─── Input records ───

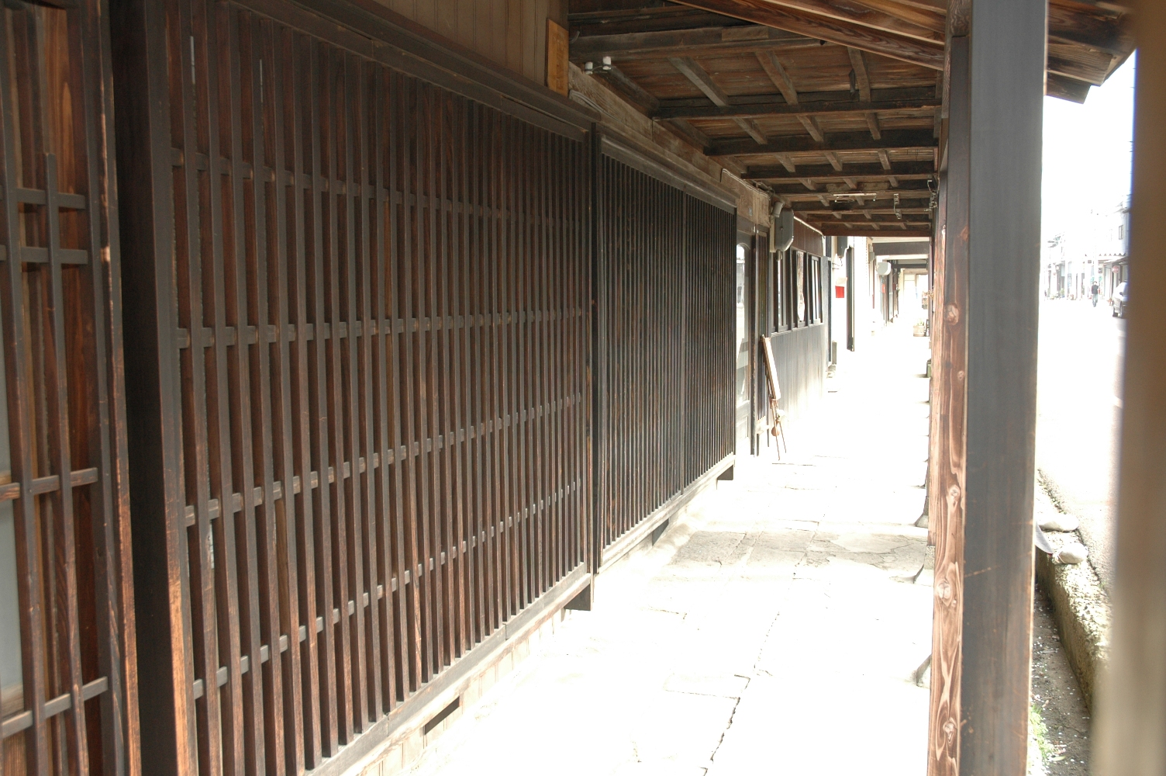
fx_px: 1165
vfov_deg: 36.8
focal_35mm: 36
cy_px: 388
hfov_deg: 53.2
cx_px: 583
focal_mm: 24
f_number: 5
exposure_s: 1/60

───

### Exercise
This exercise asks for the data above to be given again exactly, without pictures.

### Exercise result
fx_px: 1165
vfov_deg: 36.8
focal_35mm: 36
cy_px: 388
hfov_deg: 53.2
cx_px: 583
focal_mm: 24
f_number: 5
exposure_s: 1/60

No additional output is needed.